Weiterstricken am Mythos Kaspar Hauser  ■ Von Katharina Rutschky

Die Frage, wer Kaspar Hauser war, woher er kam und wie er endete, wird wohl nie beantwortet werden können, trotz der Bibliothek, die man leicht mit den Veröffentlichungen über ihn und sein anregendes Schicksal füllen könnte. Fest steht nur eins, daß am 28. Mai 1828 ein junger Mensch plötzlich in Nürnberg stand. Zwei Schriftstücke hatte er bei sich, die aber im Roman, der sich schnell um ihn herum entwickelte, bald keine Rolle mehr spielten. Auf dem einen Papier überantwortete eine namenlose, uneheliche Mutter den Säugling dem christlichen Mitleid von Fremden. Sie könne sich um das Kind nicht kümmern; es sei getauft, heiße Kaspar und sein Vater, Soldat bei den Chevaux légers, sei tot. Man solle ihn, wenn er siebzehn ist, dorthin nach Nürnberg schicken.

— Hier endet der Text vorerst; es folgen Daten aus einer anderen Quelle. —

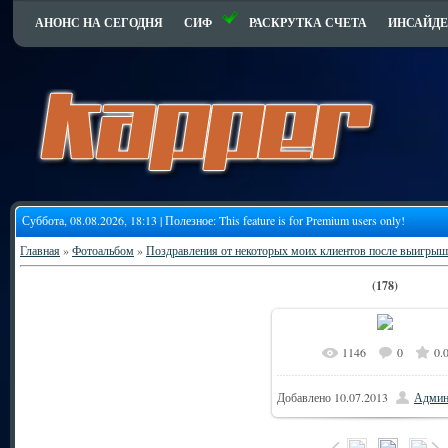
АНОНС НА СЕГОДНЯ
СИФ
РАСКРУТКА СЧЕТА
ИНСАЙДЕ
Суббота, 08.08.2026, 18:13 | Полезное:
This feature is for Premium users only!
Главная
»
Фотоальбом
»
Поздравления от некоторых моих клиентов после выигрыш
(178)
1146
0
0.
9
В реальном размере
Добавлено
10.07.2013
Админ
116.7Kb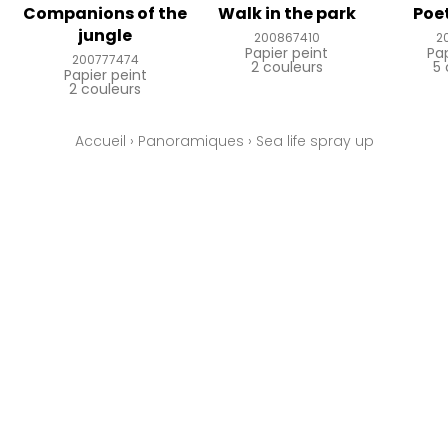
Companions of the
Walk in the park
Poet
jungle
200867410
2
Papier peint
Pa
200777474
2 couleurs
5 
Papier peint
2 couleurs
Accueil
›
Panoramiques
›
Sea life spray up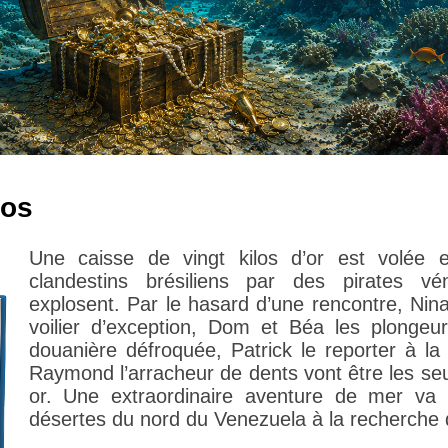
ros
Une caisse de vingt kilos d’or est volée 
clandestins brésiliens par des pirates v
explosent. Par le hasard d’une rencontre, Nin
voilier d’exception, Dom et Béa les plongeur
douanière défroquée, Patrick le reporter à la
Raymond l’arracheur de dents vont être les seu
or. Une extraordinaire aventure de mer va 
désertes du nord du Venezuela à la recherche d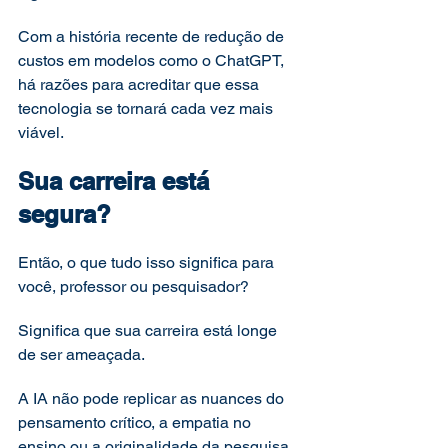
Com a história recente de redução de 
custos em modelos como o ChatGPT, 
há razões para acreditar que essa 
tecnologia se tornará cada vez mais 
viável.
Sua carreira está 
segura?
Então, o que tudo isso significa para 
você, professor ou pesquisador?
Significa que sua carreira está longe 
de ser ameaçada.
A IA não pode replicar as nuances do 
pensamento crítico, a empatia no 
ensino ou a originalidade da pesquisa 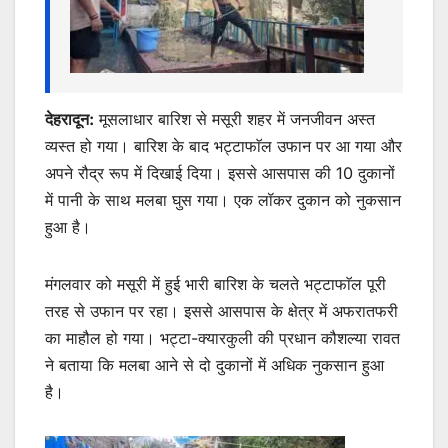
देहरादून:
मूसलाधार बारिश से मसूरी शहर में जनजीवन अस्त
व्यस्त हो गया। बारिश के बाद भट्टाफाॅल उफान पर आ गया और
अपने रौद्र रूप में दिखाई दिया। इससे आसपास की 10 दुकानों
में पानी के साथ मलबा घुस गया। एक लॉकर दुकान को नुकसान
हुआ है।
मंगलवार को मसूरी में हुई भारी बारिश के चलते भट्टाफाॅल पूरी
तरह से उफान पर रहा। इससे आसपास के क्षेत्र में अफरातफरी
का माहौल हो गया। भट्टा-क्यारकुली की प्रधान कौशल्या रावत
ने बताया कि मलबा आने से दो दुकानों में अधिक नुकसान हुआ
है।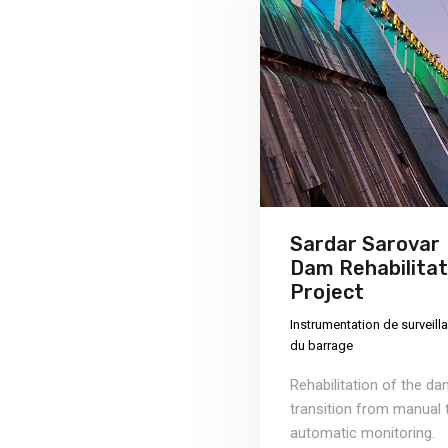
Sardar Sarovar
Dam Rehabilitat
Project
Instrumentation de surveill
du barrage
Rehabilitation of the d
transition from manual 
automatic monitoring.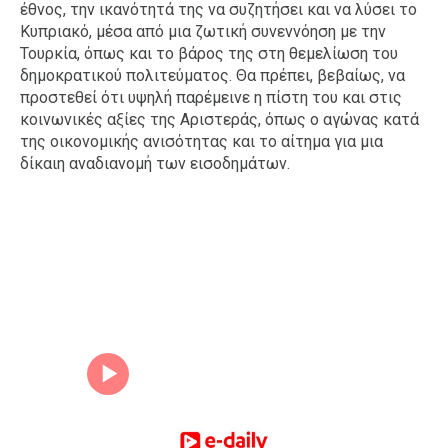
έθνος, την ικανότητά της να συζητήσει και να λύσει το
Κυπριακό, μέσα από μια ζωτική συνεννόηση με την
Τουρκία, όπως και το βάρος της στη θεμελίωση του
δημοκρατικού πολιτεύματος. Θα πρέπει, βεβαίως, να
προστεθεί ότι υψηλή παρέμεινε η πίστη του και στις
κοινωνικές αξίες της Αριστεράς, όπως ο αγώνας κατά
της οικονομικής ανισότητας και το αίτημα για μια
δίκαιη αναδιανομή των εισοδημάτων.
ΠΕΡΙΕΧΟΜΕΝΑ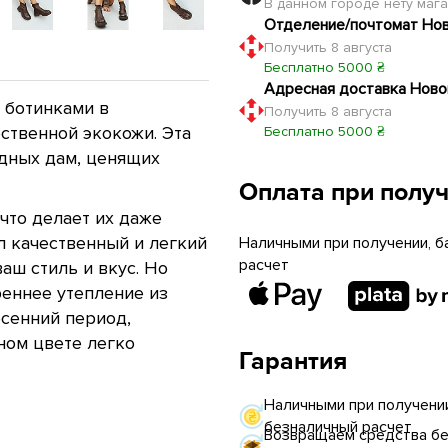
В данном городе нету маг
Отделение/почтомат Но
Получить 8 августа
Бесплатно 5000 ₴
Адресная доставка Ново
 ботинками в
Получить 8 августа
ственной экокожи. Эта
Бесплатно 5000 ₴
дных дам, ценящих
Оплата при полу
что делает их даже
л качественный и легкий
Наличными при получении, б
расчет
аш стиль и вкус. Но
реннее утепление из
осенний период,
ном цвете легко
Гарантия
Наличными при получении
безналичный расчет
Возвращаем средства без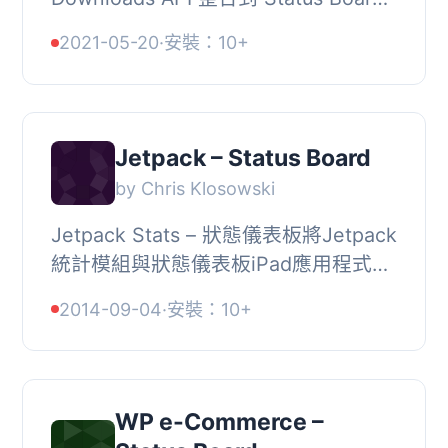
iPad 應用程式中。, 請注意：Status
2021-05-20
·
安裝：10+
Board 應用程式已停產且不再提供。如
果您...
Jetpack – Status Board
by Chris Klosowski
Jetpack Stats – 狀態儀表板將Jetpack
統計模組與狀態儀表板iPad應用程式整
合。, 只需在iPad上訪問wp-admin，點
2014-09-04
·
安裝：10+
擊Jetpack選單，並選擇‘Status Boa...
WP e-Commerce –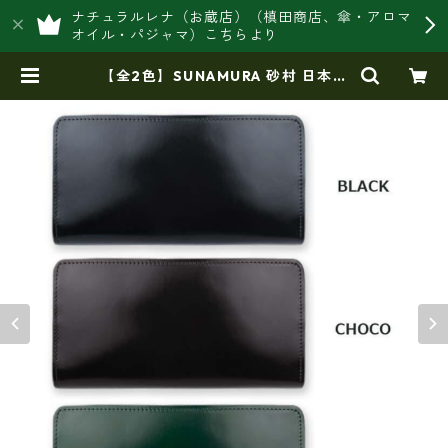
ナチュラルレナ（お蔵店）（槙田商店、傘・アロマ
オイル・パジャマ）こちらより
【全2色】SUNAMURA 砂村 日本製
高級レザー コードバン ラウンドフ
ァスナー長財布 ly-1005 | 豊岡製オ
リジナルバッグ製造販売【日本製・
バッグ財布 専門店】レナ ジャパ
ンメイド ショップ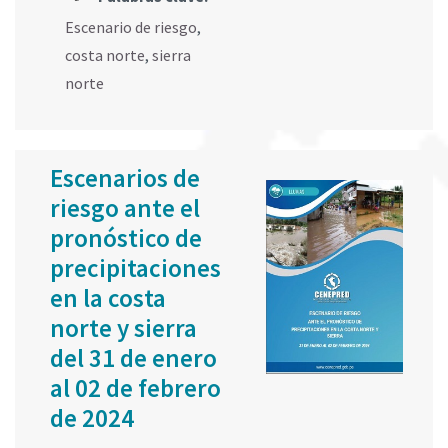
Escenario de riesgo
,
costa norte
,
sierra
norte
Escenarios de
riesgo ante el
pronóstico de
precipitaciones
en la costa
norte y sierra
del 31 de enero
al 02 de febrero
de 2024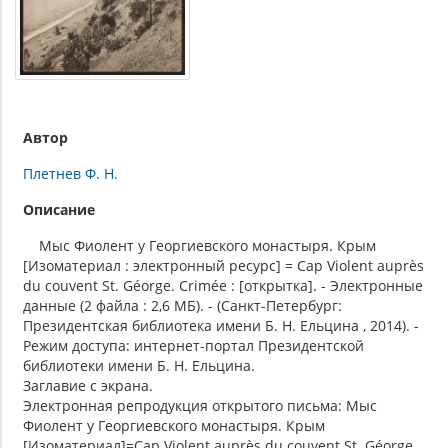
Автор
Плетнев Ф. Н.
Описание
Мыс Фиолент у Георгиевского монастыря. Крым
[Изоматериал : электронный ресурс] = Cap Violent auprès
du couvent St. Géorge. Crimée : [открытка]. - Электронные
данные (2 файла : 2,6 МБ). - (Санкт-Петербург:
Президентская библиотека имени Б. Н. Ельцина , 2014). -
Режим доступа: интернет-портал Президентской
библиотеки имени Б. Н. Ельцина.
Заглавие с экрана.
Электронная репродукция открытого письма: Мыс
Фиолент у Георгиевского монастыря. Крым
[Изоматериал]=Cap Violent auprès du couvent St. Géorge.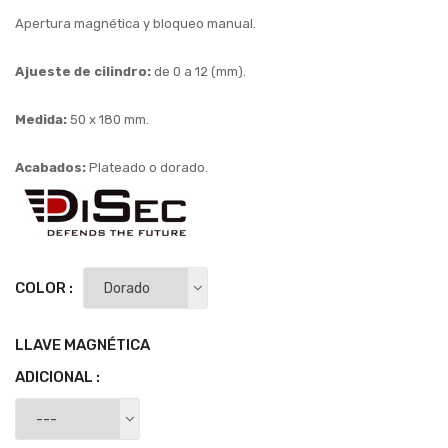
Apertura magnética y bloqueo manual.
Ajueste de cilindro:
de 0 a 12 (mm).
Medida:
50 x 180 mm.
Acabados:
Plateado o dorado.
COLOR :
LLAVE MAGNÉTICA
ADICIONAL :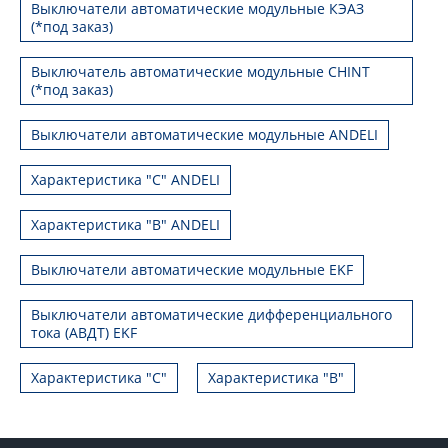
Выключатели автоматические модульные КЭАЗ
(*под заказ)
Выключатель автоматические модульные CHINT
(*под заказ)
Выключатели автоматические модульные ANDELI
Характеристика "C" ANDELI
Характеристика "B" ANDELI
Выключатели автоматические модульные EKF
Выключатели автоматические дифференциального
тока (АВДТ) EKF
Характеристика "С"
Характеристика "B"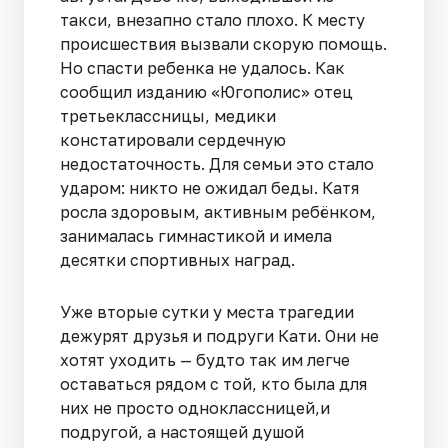
такси, внезапно стало плохо. К месту
происшествия вызвали скорую помощь.
Но спасти ребенка не удалось. Как
сообщил изданию «Югополис» отец
третьеклассницы, медики
констатировали сердечную
недостаточность. Для семьи это стало
ударом: никто не ожидал беды. Катя
росла здоровым, активным ребёнком,
занималась гимнастикой и имела
десятки спортивных наград.
Уже вторые сутки у места трагедии
дежурят друзья и подруги Кати. Они не
хотят уходить — будто так им легче
оставаться рядом с той, кто была для
них не просто одноклассницей,и
подругой, а настоящей душой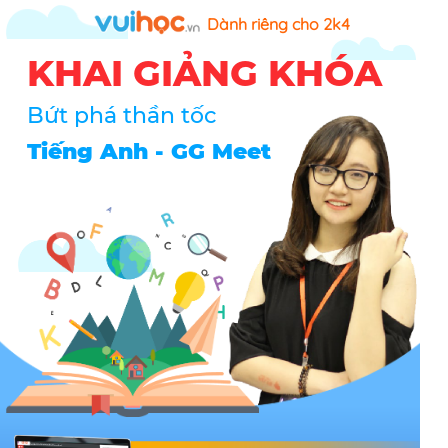
Dành riêng cho 2k4
KHAI GIẢNG KHÓA
Bứt phá thần tốc
Tiếng Anh - GG Meet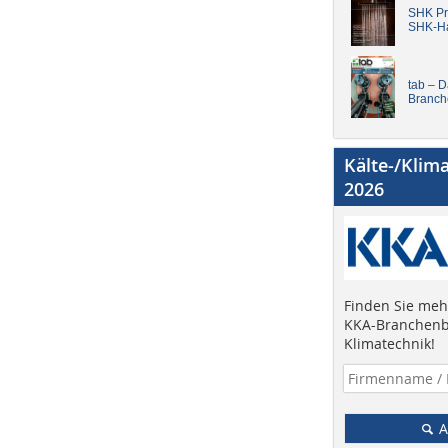
SHK Pro
SHK-H
tab – 
Branch
Kälte-/Klim
2026
Finden Sie mehr
KKA-Branchenb
Klimatechnik!
A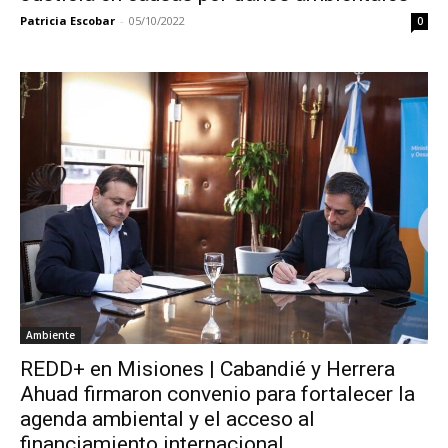
Patricia Escobar
-
05/10/2022
0
Ambiente
REDD+ en Misiones | Cabandié y Herrera
Ahuad firmaron convenio para fortalecer la
agenda ambiental y el acceso al
financiamiento internacional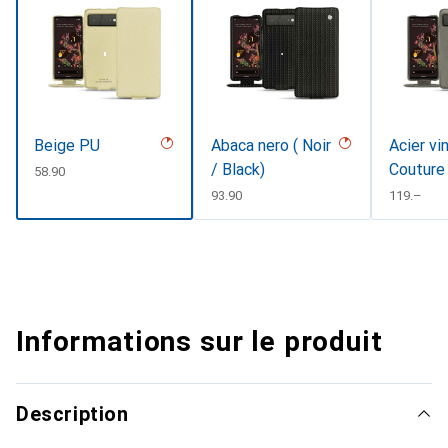
Beige PU
Abaca nero ( Noir
Acier vi
/ Black)
Couture
CHF
58.90
CHF
93.90
CHF
119.–
Informations sur le produit
Description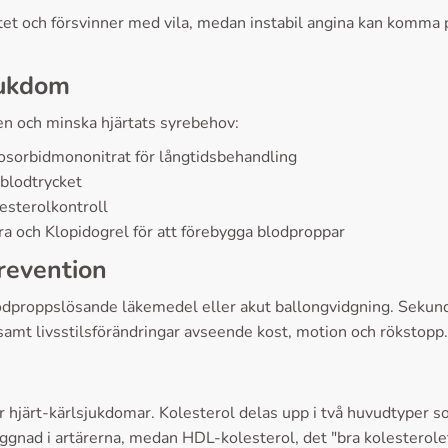
itet och försvinner med vila, medan instabil angina kan komma pl
jukdom
nen och minska hjärtats syrebehov:
Isosorbidmononitrat för långtidsbehandling
blodtrycket
esterolkontroll
och Klopidogrel för att förebygga blodproppar
revention
odproppslösande läkemedel eller akut ballongvidgning. Sekun
 samt livsstilsförändringar avseende kost, motion och rökstopp.
 hjärt-kärlsjukdomar. Kolesterol delas upp i två huvudtyper so
yggnad i artärerna, medan HDL-kolesterol, det "bra kolesterolet",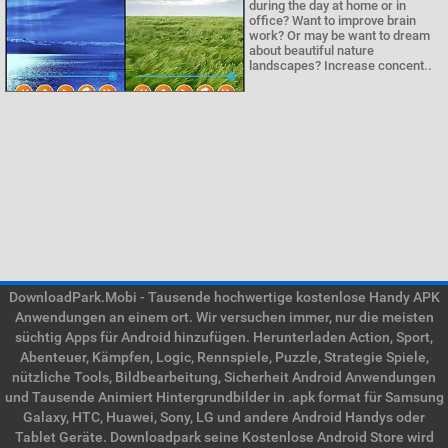
during the day at home or in
office? Want to improve brain
work? Or may be want to dream
about beautiful nature
landscapes? Increase concent..
DownloadPark.Mobi - Tausende hochwertige kostenlose Handy APK
Anwendungen an einem ort. Wir versuchen immer, nur die meisten
süchtig Apps für Android hinzufügen. Herunterladen Action, Sport,
Abenteuer, Kämpfen, Logic, Rennspiele, Puzzle, Strategie Spiele,
nützliche Tools, Bildbearbeitung, Sicherheit Android Anwendungen
und Tausende Animiert Hintergrundbilder in .apk format für Samsung
Galaxy, HTC, Huawei, Sony, LG und andere Android Handys oder
Tablet Geräte. Downloadpark seine Kostenlose Android Store wird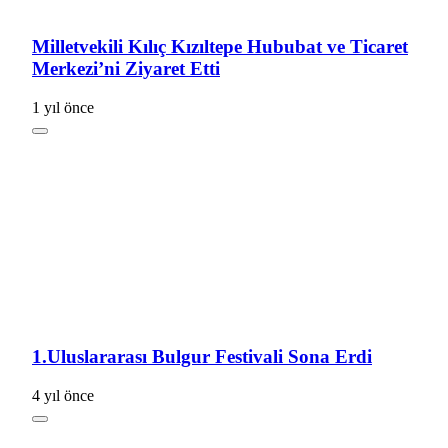
Milletvekili Kılıç Kızıltepe Hububat ve Ticaret
Merkezi’ni Ziyaret Etti
1 yıl önce
1.Uluslararası Bulgur Festivali Sona Erdi
4 yıl önce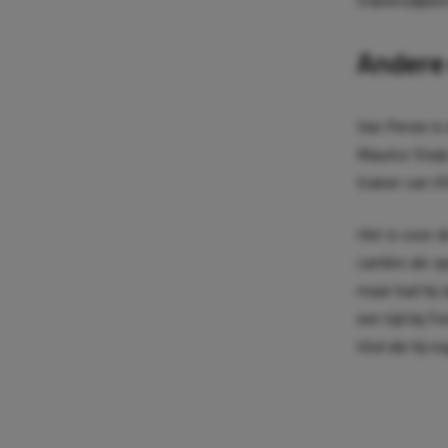
Andere 
Van Persie is
Maurice Steij
trainer van VV
Het is voor d
carrière als s
maar had hij 
een tijd bij 
titel die hij n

Der unbekannte Pflegevater, der Kaspar, von wo auch immer, dort hinbrachte, teilte auf dem anderen Schriftstück mit, daß er das Kind aufgezogen, aber nie außer Haus gelassen habe. Er habe ihn Lesen und Schreiben gelehrt. Kaspar sei anstellig und gescheit; hätte er Eltern, wie er keine gehabt hat, so wäre er sicher ein gelehrter Bursche geworden. Nun soll er Reiter werden wie sein Vater. Er selbst sei arm, habe zehn Kinder und möchte aus Angst vor gerichtlicher Verfolgung unbekannt bleiben. Der Historiker wird die Geschichte gar nicht so unplausibel finden, insbesondere dann, wenn er das Tempo bedenkt, mit dem der angeblich in einem dunklen Verschlag über viele Jahre gefangengehaltene Kaspar, ohne menschlichen Kontakt, bei einer Diät von Wasser und Brot, Sprechen, Lesen, Schreiben und Dichten und auch sonst sich alles angeeignet hat, was man so zum Leben braucht. Kinder, die unter den genannten Umständen jahrelang vegetieren mußten, sehen bestimmt nicht so blühend, wenn auch blaß aus, wie von Hauser bezeugt.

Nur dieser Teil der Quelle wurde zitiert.